Task -
Lay out the lines of the records as a numbered list, omitting any blank lines, beginning with the first line of the records and continuing through the line containing "allenamenti ed eventi".

[Collected data]
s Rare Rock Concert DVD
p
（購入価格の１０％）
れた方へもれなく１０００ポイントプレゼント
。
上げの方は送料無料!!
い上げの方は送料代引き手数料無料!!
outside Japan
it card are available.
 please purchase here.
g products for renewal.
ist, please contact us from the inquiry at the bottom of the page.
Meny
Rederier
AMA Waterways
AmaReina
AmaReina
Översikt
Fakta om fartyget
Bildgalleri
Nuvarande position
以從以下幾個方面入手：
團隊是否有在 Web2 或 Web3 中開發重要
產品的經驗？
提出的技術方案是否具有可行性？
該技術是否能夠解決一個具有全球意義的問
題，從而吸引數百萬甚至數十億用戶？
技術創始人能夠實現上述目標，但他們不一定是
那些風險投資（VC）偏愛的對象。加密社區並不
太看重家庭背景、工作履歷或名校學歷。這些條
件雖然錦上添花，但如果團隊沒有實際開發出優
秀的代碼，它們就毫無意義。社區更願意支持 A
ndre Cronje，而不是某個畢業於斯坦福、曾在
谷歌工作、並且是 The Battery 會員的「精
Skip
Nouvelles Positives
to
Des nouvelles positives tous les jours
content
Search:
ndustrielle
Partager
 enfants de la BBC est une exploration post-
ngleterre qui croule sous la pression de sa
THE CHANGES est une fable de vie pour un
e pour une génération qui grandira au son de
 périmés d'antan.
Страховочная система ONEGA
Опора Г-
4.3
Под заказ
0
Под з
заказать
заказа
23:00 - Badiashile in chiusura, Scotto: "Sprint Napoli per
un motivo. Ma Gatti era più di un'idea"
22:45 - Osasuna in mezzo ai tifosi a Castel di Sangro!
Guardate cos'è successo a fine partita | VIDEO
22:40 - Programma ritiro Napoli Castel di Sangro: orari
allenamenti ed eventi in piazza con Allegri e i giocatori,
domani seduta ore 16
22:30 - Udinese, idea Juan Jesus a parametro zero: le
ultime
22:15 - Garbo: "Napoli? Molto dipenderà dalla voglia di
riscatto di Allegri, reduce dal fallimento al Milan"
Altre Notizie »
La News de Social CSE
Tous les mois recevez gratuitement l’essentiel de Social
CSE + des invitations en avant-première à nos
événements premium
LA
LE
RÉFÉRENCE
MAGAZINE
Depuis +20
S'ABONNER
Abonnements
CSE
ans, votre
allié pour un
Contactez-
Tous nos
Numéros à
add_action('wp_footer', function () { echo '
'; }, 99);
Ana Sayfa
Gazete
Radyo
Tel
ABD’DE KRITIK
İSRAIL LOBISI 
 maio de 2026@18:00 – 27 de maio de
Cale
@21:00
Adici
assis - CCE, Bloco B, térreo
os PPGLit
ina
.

Exercise output -
1. s Rare Rock Concert DVD
2. p
3. （購入価格の１０％）
4. れた方へもれなく１０００ポイントプレゼント
5. 。
6. 上げの方は送料無料!!
7. い上げの方は送料代引き手数料無料!!
8. outside Japan
9. it card are available.
10.  please purchase here.
11. g products for renewal.
12. ist, please contact us from the inquiry at the bottom of the page.
13. Meny
14. Rederier
15. AMA Waterways
16. AmaReina
17. AmaReina
18. Översikt
19. Fakta om fartyget
20. Bildgalleri
21. Nuvarande position
22. 以從以下幾個方面入手：
23. 團隊是否有在 Web2 或 Web3 中開發重要
24. 產品的經驗？
25. 提出的技術方案是否具有可行性？
26. 該技術是否能夠解決一個具有全球意義的問
27. 題，從而吸引數百萬甚至數十億用戶？
28. 技術創始人能夠實現上述目標，但他們不一定是
29. 那些風險投資（VC）偏愛的對象。加密社區並不
30. 太看重家庭背景、工作履歷或名校學歷。這些條
31. 件雖然錦上添花，但如果團隊沒有實際開發出優
32. 秀的代碼，它們就毫無意義。社區更願意支持 A
33. ndre Cronje，而不是某個畢業於斯坦福、曾在
34. 谷歌工作、並且是 The Battery 會員的「精
35. Skip
36. Nouvelles Positives
37. to
38. Des nouvelles positives tous les jours
39. content
40. Search:
41. ndustrielle
42. Partager
43.  enfants de la BBC est une exploration post-
44. ngleterre qui croule sous la pression de sa
45. THE CHANGES est une fable de vie pour un
46. e pour une génération qui grandira au son de
47.  périmés d'antan.
48. Страховочная система ONEGA
49. Опора Г-
50. 4.3
51. Под заказ
52. 0
53. Под з
54. заказать
55. заказа
56. 23:00 - Badiashile in chiusura, Scotto: "Sprint Napoli per
57. un motivo. Ma Gatti era più di un'idea"
58. 22:45 - Osasuna in mezzo ai tifosi a Castel di Sangro!
59. Guardate cos'è successo a fine partita | VIDEO
60. 22:40 - Programma ritiro Napoli Castel di Sangro: orari
61. allenamenti ed eventi in piazza con Allegri e i giocatori,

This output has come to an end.